As far as radio-television cross-ownership, the FCC currently maintains caps to regulate the number of radio stations or television stations one entity can own in a given market. The FCC also allows for a capped amount crossover radio-television ownership in a given market but is now proposing that that the latter rule be abolished, as the rules governing the first two caps should suffice.
“We believe that the local radio and television ownership rules adequately protect our localism and diversity goals and seek comment on this proposal,” the FCC proposal reads.
The National Association of Broadcasters, in its comments, called for the FCC to relax or repeal broadcast ownership rules entirely.
The current rules “distort competition in the marketplace and place broadcasters at a severe disadvantage,” said the NAB in its comments. “The rules limit broadcasters’ ability to respond to market forces, as cable, satellite and internet-based media outlets proliferate and compete for audiences and advertising revenues without comparable restrictions.”
The benefits of common ownership have been well-documented, the NAB said, pointing to a 2011 study examining the television industry which found that "broadcasting generally, and local news production specifically, are subject to strong economies of both scale and scope.”
The association maintains that removing the cross-ownership restrictions would “allow local stations to tap those efficiencies and pass the benefits to consumers in the form of enhanced programming, including local news, and other improved services.”
The NAB also supported the FCC’s proposal to eliminate the radio/television cross-ownership ban. “Elimination of the rule will help level the playing field between local broadcast stations and multi-channel video and audio distributors,” the organization said.
It also was in favor of the FCC’s proposals for incentive-based means of promoting ownership of broadcast outlets by minorities, women and small businesses.
“Incentive-based methods, such as tax incentives, waiver/exception programs, establishment of reversionary rights for certain sales, and sub-channel licensing programs will be effective in enhancing ownership opportunities for these groups, without restricting broadcast ownership in ways that disadvantage all broadcasters,” writes the NAB.
On the other side of the dial, the public advocacy group Free Press excoriated the FCC proposals.
“At a time when conglomerates are spinning off their broadcasting and print operations, the FCC’s re-proposing of Chairman Kevin Martin’s loophole-ridden cross-ownership rule is nothing more than a solution in search of a business model,” wrote Wright to the FCC. “Increasing cross-ownership will not help the newspaper industry — it will only push it further into debt while also harming the production of quality local news.”
Wright added that the FCC had “no business” relaxing the ban when it has shown "it can’t even hold broadcasters to the letter of existing law.

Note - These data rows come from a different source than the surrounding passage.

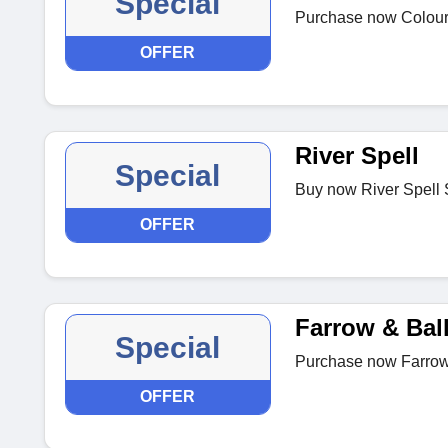
Special
Purchase now ColourTr
OFFER
River Spell
Special
Buy now River Spell 
OFFER
Farrow & Bal
Special
Purchase now Farrow 
OFFER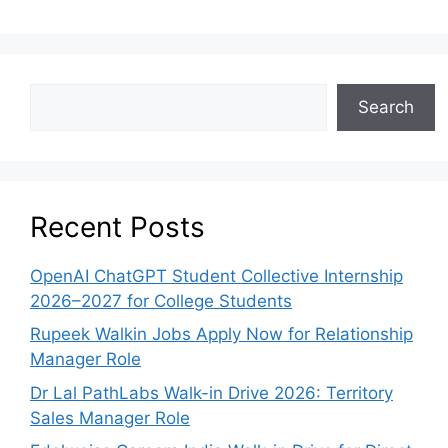
Search
Recent Posts
OpenAI ChatGPT Student Collective Internship
2026–2027 for College Students
Rupeek Walkin Jobs Apply Now for Relationship
Manager Role
Dr Lal PathLabs Walk-in Drive 2026: Territory
Sales Manager Role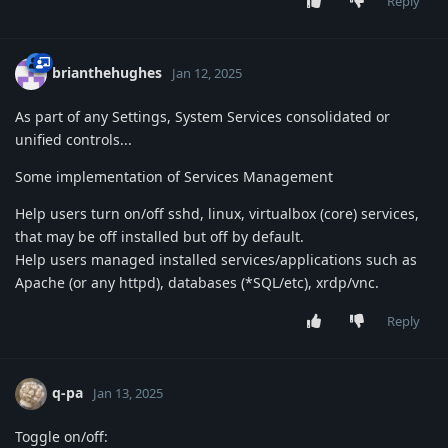
Reply
brianthehughes
Jan 12, 2025
As part of any Settings, System Services consolidated or
unified controls...
Some implementation of Services Management
Help users turn on/off sshd, linux, virtualbox (core) services,
that may be off installed but off by default.
Help users managed installed services/applications such as
Apache (or any httpd), databases (*SQL/etc), xrdp/vnc.
Reply
q-pa
Jan 13, 2025
Toggle on/off: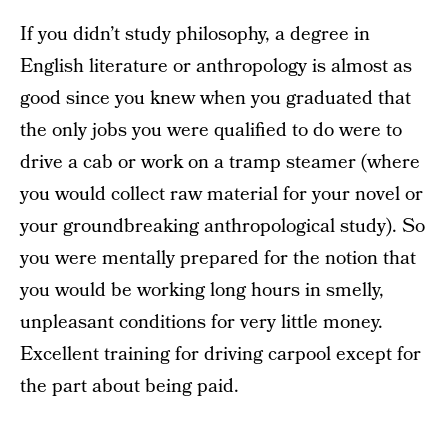
If you didn’t study philosophy, a degree in
English literature or anthropology is almost as
good since you knew when you graduated that
the only jobs you were qualified to do were to
drive a cab or work on a tramp steamer (where
you would collect raw material for your novel or
your groundbreaking anthropological study). So
you were mentally prepared for the notion that
you would be working long hours in smelly,
unpleasant conditions for very little money.
Excellent training for driving carpool except for
the part about being paid.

The local TV ownership rule is supposed to promote competition between local stations, but some broadcasters are skirting the rules by entering into secret deals to combine local newsrooms and station operations. If it walks like a duopoly and talks like a duopoly, it should be treated like a duopoly.”
Meanwhile, the Media Access Project, in league with the Prometheus Radio Project — which brought the 2011 action against the FCC — said that while it applauded the FCC’s reaffirmation that “media ownership limits are necessary to preserve and promote viewpoint diversity,” it was troubled by the agency’s lax regime in keeping the public apprised of license applications, transfers or waivers in regard to broadcast entities.
“Commission also should increase the frequency with which applicants for renewal or transfer must broadcast notice, to at least once a week, if it is to ensure that viewers and listeners have a meaningful opportunity to participate rather than an opportunity that fleets as quickly as expletives,” wrote Andrew Jay Schwartzman, senior vice president and policy director for the Media Access Project.